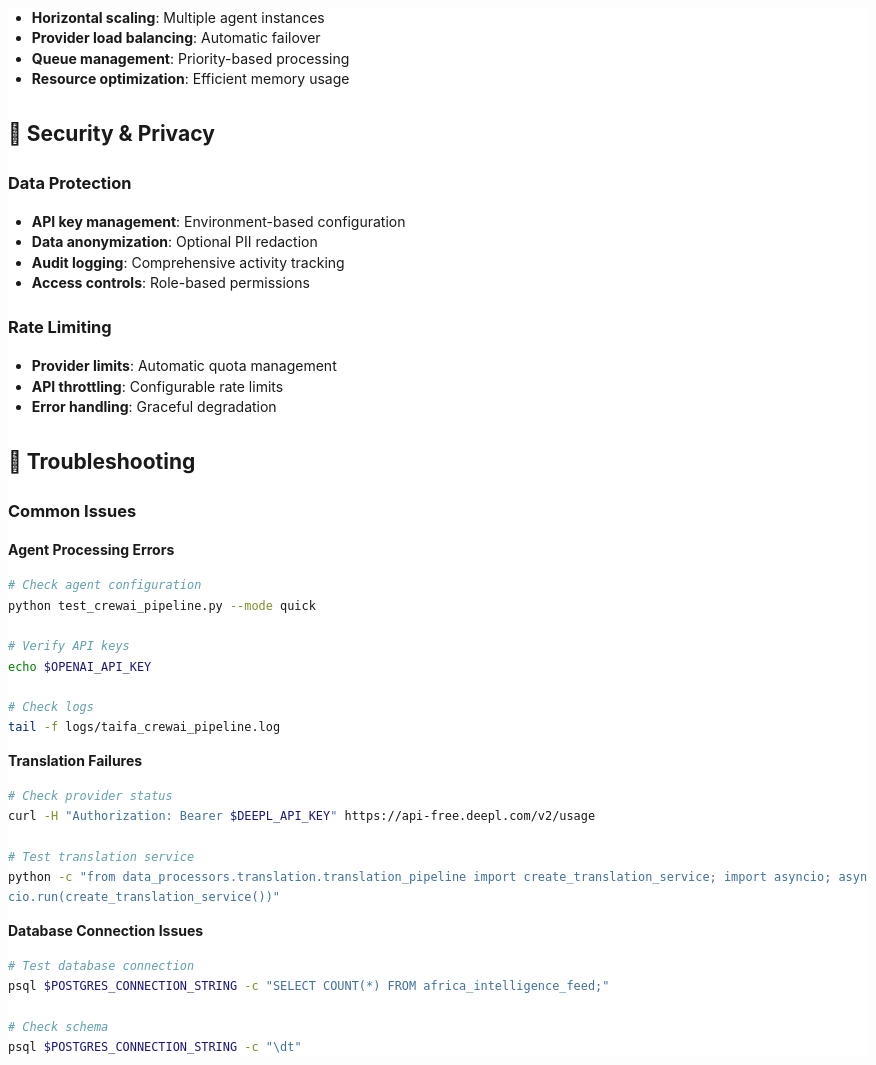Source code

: - **Horizontal scaling**: Multiple agent instances
- **Provider load balancing**: Automatic failover
- **Queue management**: Priority-based processing
- **Resource optimization**: Efficient memory usage

## 🔐 Security & Privacy

### Data Protection

- **API key management**: Environment-based configuration
- **Data anonymization**: Optional PII redaction
- **Audit logging**: Comprehensive activity tracking
- **Access controls**: Role-based permissions

### Rate Limiting

- **Provider limits**: Automatic quota management
- **API throttling**: Configurable rate limits
- **Error handling**: Graceful degradation

## 🐛 Troubleshooting

### Common Issues

**Agent Processing Errors**
```bash
# Check agent configuration
python test_crewai_pipeline.py --mode quick

# Verify API keys
echo $OPENAI_API_KEY

# Check logs
tail -f logs/taifa_crewai_pipeline.log
```

**Translation Failures**
```bash
# Check provider status
curl -H "Authorization: Bearer $DEEPL_API_KEY" https://api-free.deepl.com/v2/usage

# Test translation service
python -c "from data_processors.translation.translation_pipeline import create_translation_service; import asyncio; asyncio.run(create_translation_service())"
```

**Database Connection Issues**
```bash
# Test database connection
psql $POSTGRES_CONNECTION_STRING -c "SELECT COUNT(*) FROM africa_intelligence_feed;"

# Check schema
psql $POSTGRES_CONNECTION_STRING -c "\dt"
```
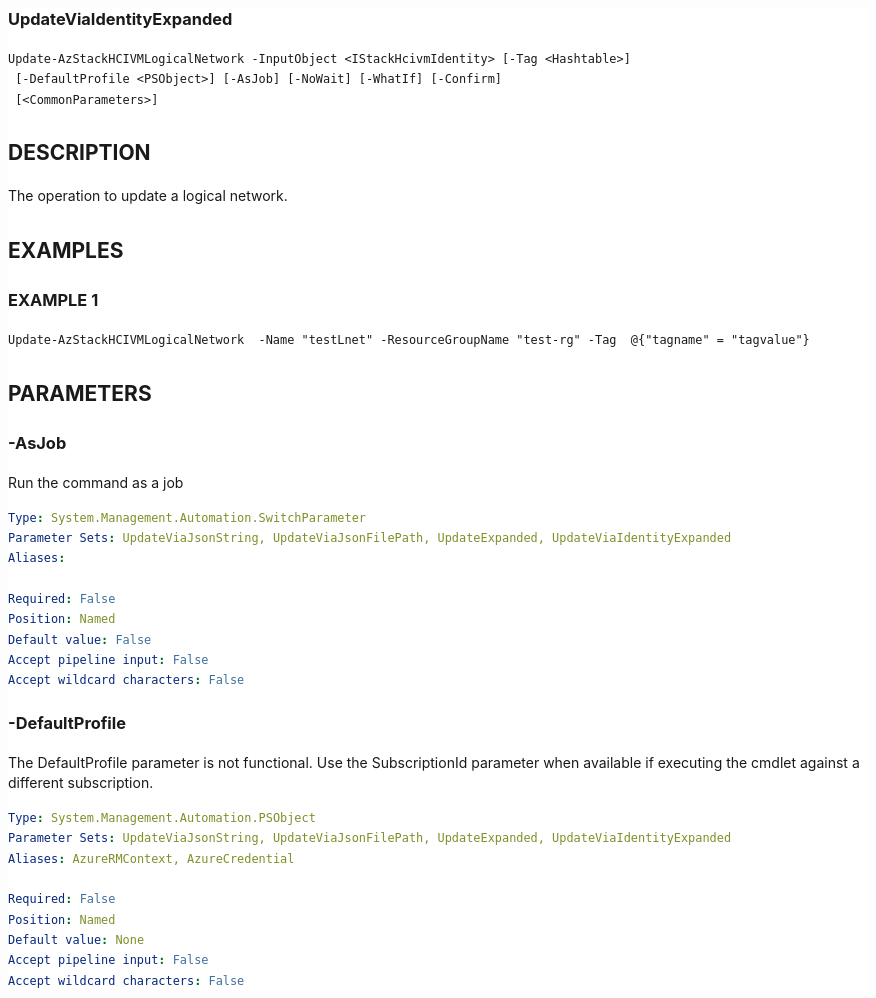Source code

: ### UpdateViaIdentityExpanded
```
Update-AzStackHCIVMLogicalNetwork -InputObject <IStackHcivmIdentity> [-Tag <Hashtable>]
 [-DefaultProfile <PSObject>] [-AsJob] [-NoWait] [-WhatIf] [-Confirm]
 [<CommonParameters>]
```

## DESCRIPTION
The operation to update a logical network.

## EXAMPLES

### EXAMPLE 1
```
Update-AzStackHCIVMLogicalNetwork  -Name "testLnet" -ResourceGroupName "test-rg" -Tag  @{"tagname" = "tagvalue"}
```

## PARAMETERS

### -AsJob
Run the command as a job

```yaml
Type: System.Management.Automation.SwitchParameter
Parameter Sets: UpdateViaJsonString, UpdateViaJsonFilePath, UpdateExpanded, UpdateViaIdentityExpanded
Aliases:

Required: False
Position: Named
Default value: False
Accept pipeline input: False
Accept wildcard characters: False
```

### -DefaultProfile
The DefaultProfile parameter is not functional.
Use the SubscriptionId parameter when available if executing the cmdlet against a different subscription.

```yaml
Type: System.Management.Automation.PSObject
Parameter Sets: UpdateViaJsonString, UpdateViaJsonFilePath, UpdateExpanded, UpdateViaIdentityExpanded
Aliases: AzureRMContext, AzureCredential

Required: False
Position: Named
Default value: None
Accept pipeline input: False
Accept wildcard characters: False
```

= = = = = = =

> **WHAT TO DO**
For the word "AzStackHCIVMLogicalNetwork", say how many lines of the records above contain it. Reply with the number alone.

> **YOUR SOLUTION**
2